By the way, the rest of this article was a slap-down of all the absurd reasons for hating Bush; once leftists leave their cozy circles they find out that all of their conclusions are just silly. It was not Bush who stole the election; Gore tried to steal it and was stopped by the US Constitution and it's derivative laws as interpreted by the Supreme Cout, i.e., The Law; the same Court that legitimizes abortion. And Bush did not deceive us into War; Hussein defied us into it - Republicans and Democrats (Clinton, Kerry, Edwards) whose tough talk at the time was perfectly in pitch with Bush. And, where is the Clinton/Obama anti-waterboarding legislation (actually what legislation have they ever proposed - ever!).
TOH
Posted by: The Objective Historian | November 14, 2007 at 06:43 PM
1. Bush did steal the election. It's Florida law to count every vote. Gore only tried to steal the election. Obviously, he failed.
2. Bush deceived us into war whether or not Hussein defied us into it.
3. If you trust the government to torture who think they are terrorists, including any future administrations yet to be appointed/elected, more power to you. The Ruby Ridgers sure have done a 360, I tell ya.
Posted by: Sean-B | November 14, 2007 at 07:36 PM
The reason why sensible people are upset about waterboarding is not because of some fictitious scenario of Jack Bauer getting info to stop a ticking dirty bomb about to kill a busload of kittens and puppies in downtown LA but for the far greater likelihood that innocent folks get waterboarded for information they dont have. The US govt itself acknowledges the majority of people it is holding in Cuba have no intelligence value. Dismissing the problem of innocent non terrorists being caught up in the same net and treated the same way means washing your hands of any moral authority or superiority the United States.

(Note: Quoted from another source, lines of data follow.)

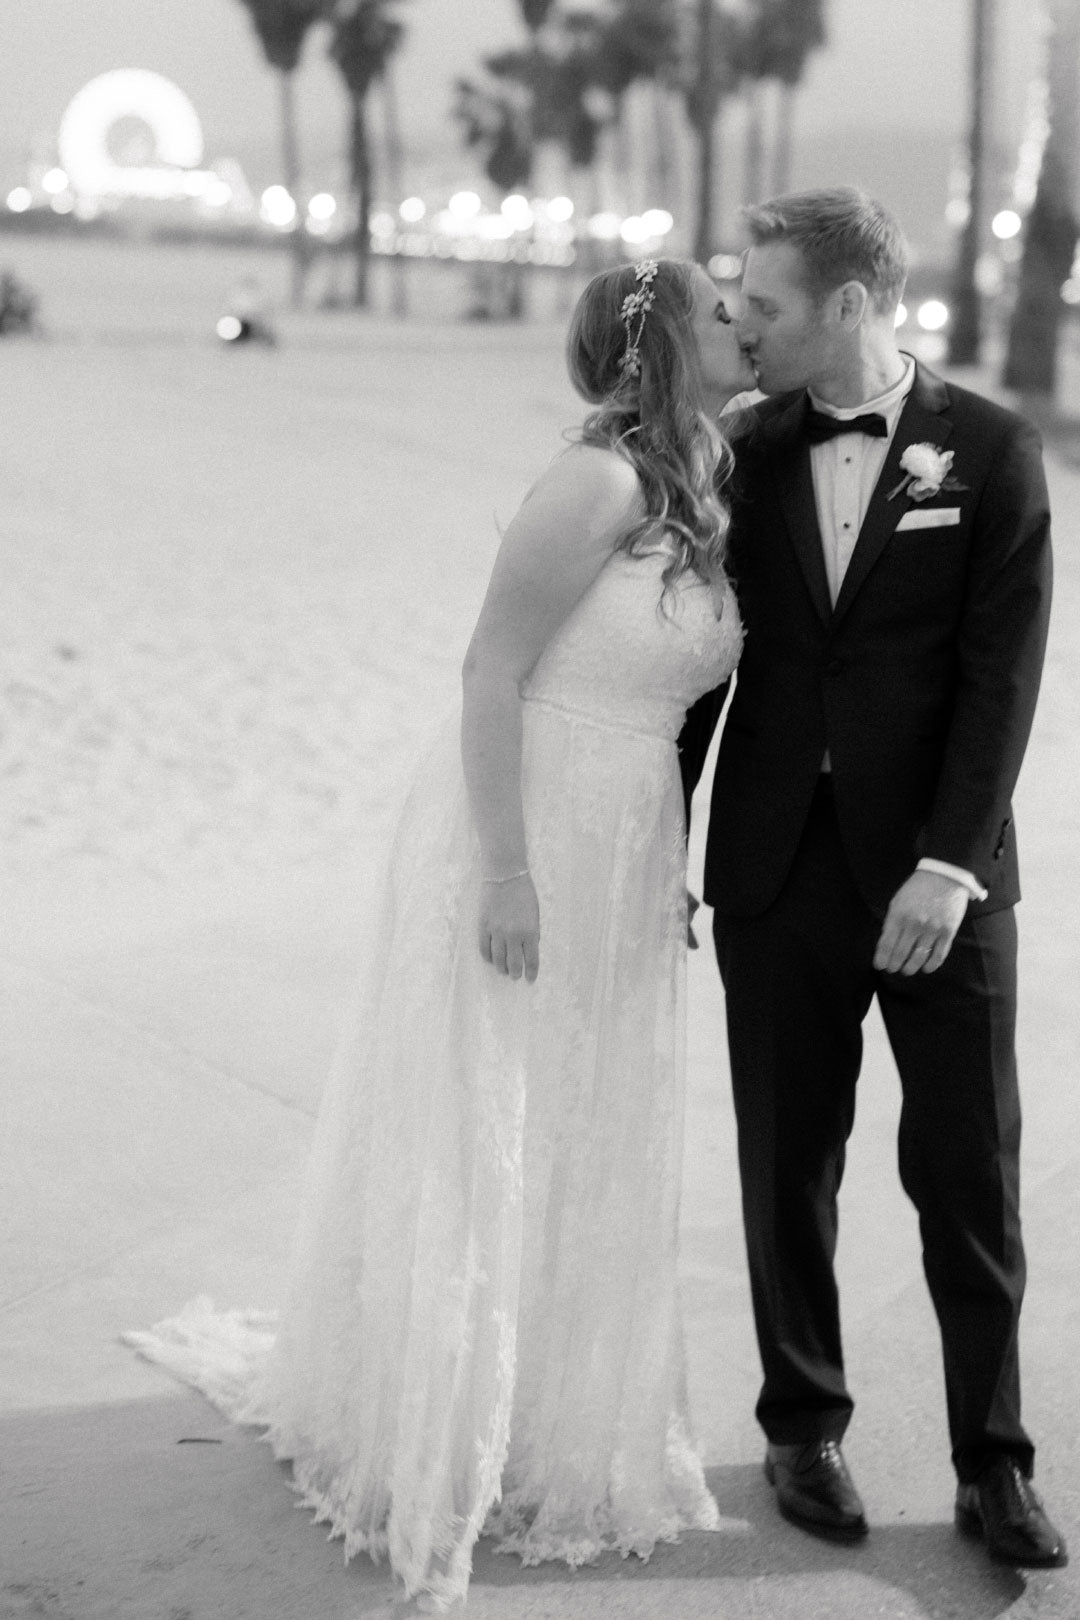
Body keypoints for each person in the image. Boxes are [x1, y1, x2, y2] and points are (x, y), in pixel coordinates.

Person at [126, 257, 754, 1612]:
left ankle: (551, 1419)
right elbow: (492, 669)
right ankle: (441, 1416)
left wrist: (669, 865)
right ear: (662, 344)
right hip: (525, 828)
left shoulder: (700, 481)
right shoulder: (594, 484)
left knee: (584, 1126)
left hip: (630, 834)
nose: (744, 322)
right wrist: (509, 872)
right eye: (723, 309)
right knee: (495, 1120)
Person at [678, 187, 1066, 1568]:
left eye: (764, 302)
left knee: (969, 1173)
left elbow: (1000, 682)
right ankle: (803, 1426)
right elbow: (693, 666)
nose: (743, 321)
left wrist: (949, 865)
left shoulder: (996, 452)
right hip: (776, 874)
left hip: (939, 888)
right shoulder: (744, 451)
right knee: (790, 1165)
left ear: (849, 305)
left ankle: (995, 1461)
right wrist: (662, 845)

Posted by: MD | November 15, 2007 at 01:49 PM
"complying with Supreme Court decisions" is ALWAYS worthy of praise, just in case.
Frank Rich, for example, in today's column, pretty much accuses Bush of overthrowing the constitution. This foolish talk should stop. There are plenty of things to criticize Bush for, without make the mistakes that Rich makes. The conservative professor was right to point this out.
Posted by: JFred | November 15, 2007 at 04:57 PM
Back to Berkowitz, it's funny he uses the "in times of war" phrase to gauge executive branch actions. Yet the Bush administration has changed the definition of war to include a "a war on terror", i.e., a non-defined open-ended ongoing "war" against a tactic against anyone who seems to fit the bill. Critics of this phrase rightly question whether this puts the administration in the right to justify making sacrifices of civil liberties in a Constitutional context when no other sacrifices to this war have been made that affect American civilians (the draft, rationing, etc.).
Timothy McVeigh was a terrorist. He was, however, given due process.